> BRIEF:
Repeat every record exactly as given.

> MATERIAL FOR THIS EXERCISE:
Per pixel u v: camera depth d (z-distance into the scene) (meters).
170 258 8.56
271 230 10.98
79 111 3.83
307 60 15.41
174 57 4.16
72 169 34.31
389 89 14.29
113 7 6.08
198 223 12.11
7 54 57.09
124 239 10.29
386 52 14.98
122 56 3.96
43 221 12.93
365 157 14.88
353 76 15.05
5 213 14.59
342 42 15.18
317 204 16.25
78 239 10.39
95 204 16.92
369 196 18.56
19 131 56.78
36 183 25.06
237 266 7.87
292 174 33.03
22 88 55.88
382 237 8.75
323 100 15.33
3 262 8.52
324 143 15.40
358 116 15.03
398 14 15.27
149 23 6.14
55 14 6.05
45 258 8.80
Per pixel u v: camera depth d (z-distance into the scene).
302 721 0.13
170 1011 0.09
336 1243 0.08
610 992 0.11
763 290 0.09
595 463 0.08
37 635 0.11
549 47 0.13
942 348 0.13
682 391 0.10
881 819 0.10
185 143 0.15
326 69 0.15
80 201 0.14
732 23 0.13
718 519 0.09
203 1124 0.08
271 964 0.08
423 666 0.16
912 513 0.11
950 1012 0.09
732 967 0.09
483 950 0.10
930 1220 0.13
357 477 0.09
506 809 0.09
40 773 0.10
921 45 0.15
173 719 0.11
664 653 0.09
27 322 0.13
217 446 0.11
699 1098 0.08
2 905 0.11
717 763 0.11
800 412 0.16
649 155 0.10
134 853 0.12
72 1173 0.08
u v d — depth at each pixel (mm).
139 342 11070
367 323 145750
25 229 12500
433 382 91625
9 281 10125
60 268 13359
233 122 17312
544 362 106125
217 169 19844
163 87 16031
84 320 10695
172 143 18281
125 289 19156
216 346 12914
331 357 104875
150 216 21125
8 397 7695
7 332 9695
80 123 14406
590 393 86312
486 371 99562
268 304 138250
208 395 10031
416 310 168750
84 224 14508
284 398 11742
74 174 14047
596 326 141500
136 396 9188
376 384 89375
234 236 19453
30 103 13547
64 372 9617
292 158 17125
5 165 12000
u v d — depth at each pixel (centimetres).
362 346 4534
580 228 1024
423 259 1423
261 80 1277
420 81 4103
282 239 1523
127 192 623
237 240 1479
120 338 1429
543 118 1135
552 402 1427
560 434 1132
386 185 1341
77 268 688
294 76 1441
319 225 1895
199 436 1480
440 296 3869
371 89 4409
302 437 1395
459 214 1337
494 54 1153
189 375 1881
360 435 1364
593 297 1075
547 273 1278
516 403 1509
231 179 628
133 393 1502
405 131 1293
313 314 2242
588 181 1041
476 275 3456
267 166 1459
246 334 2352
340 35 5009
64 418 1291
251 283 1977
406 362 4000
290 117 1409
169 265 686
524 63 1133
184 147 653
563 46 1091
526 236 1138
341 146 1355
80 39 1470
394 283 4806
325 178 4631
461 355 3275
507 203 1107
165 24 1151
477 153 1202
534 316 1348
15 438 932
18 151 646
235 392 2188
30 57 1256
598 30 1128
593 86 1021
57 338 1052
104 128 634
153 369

> EXPECTED ANSWER:
Per pixel u v: camera depth d (z-distance into the scene) (meters).
170 258 8.56
271 230 10.98
79 111 3.83
307 60 15.41
174 57 4.16
72 169 34.31
389 89 14.29
113 7 6.08
198 223 12.11
7 54 57.09
124 239 10.29
386 52 14.98
122 56 3.96
43 221 12.93
365 157 14.88
353 76 15.05
5 213 14.59
342 42 15.18
317 204 16.25
78 239 10.39
95 204 16.92
369 196 18.56
19 131 56.78
36 183 25.06
237 266 7.87
292 174 33.03
22 88 55.88
382 237 8.75
323 100 15.33
3 262 8.52
324 143 15.40
358 116 15.03
398 14 15.27
149 23 6.14
55 14 6.05
45 258 8.80
Per pixel u v: camera depth d (z-distance into the scene).
302 721 0.13
170 1011 0.09
336 1243 0.08
610 992 0.11
763 290 0.09
595 463 0.08
37 635 0.11
549 47 0.13
942 348 0.13
682 391 0.10
881 819 0.10
185 143 0.15
326 69 0.15
80 201 0.14
732 23 0.13
718 519 0.09
203 1124 0.08
271 964 0.08
423 666 0.16
912 513 0.11
950 1012 0.09
732 967 0.09
483 950 0.10
930 1220 0.13
357 477 0.09
506 809 0.09
40 773 0.10
921 45 0.15
173 719 0.11
664 653 0.09
27 322 0.13
217 446 0.11
699 1098 0.08
2 905 0.11
717 763 0.11
800 412 0.16
649 155 0.10
134 853 0.12
72 1173 0.08
u v d — depth at each pixel (mm).
139 342 11070
367 323 145750
25 229 12500
433 382 91625
9 281 10125
60 268 13359
233 122 17312
544 362 106125
217 169 19844
163 87 16031
84 320 10695
172 143 18281
125 289 19156
216 346 12914
331 357 104875
150 216 21125
8 397 7695
7 332 9695
80 123 14406
590 393 86312
486 371 99562
268 304 138250
208 395 10031
416 310 168750
84 224 14508
284 398 11742
74 174 14047
596 326 141500
136 396 9188
376 384 89375
234 236 19453
30 103 13547
64 372 9617
292 158 17125
5 165 12000
u v d — depth at each pixel (centimetres).
362 346 4534
580 228 1024
423 259 1423
261 80 1277
420 81 4103
282 239 1523
127 192 623
237 240 1479
120 338 1429
543 118 1135
552 402 1427
560 434 1132
386 185 1341
77 268 688
294 76 1441
319 225 1895
199 436 1480
440 296 3869
371 89 4409
302 437 1395
459 214 1337
494 54 1153
189 375 1881
360 435 1364
593 297 1075
547 273 1278
516 403 1509
231 179 628
133 393 1502
405 131 1293
313 314 2242
588 181 1041
476 275 3456
267 166 1459
246 334 2352
340 35 5009
64 418 1291
251 283 1977
406 362 4000
290 117 1409
169 265 686
524 63 1133
184 147 653
563 46 1091
526 236 1138
341 146 1355
80 39 1470
394 283 4806
325 178 4631
461 355 3275
507 203 1107
165 24 1151
477 153 1202
534 316 1348
15 438 932
18 151 646
235 392 2188
30 57 1256
598 30 1128
593 86 1021
57 338 1052
104 128 634
153 369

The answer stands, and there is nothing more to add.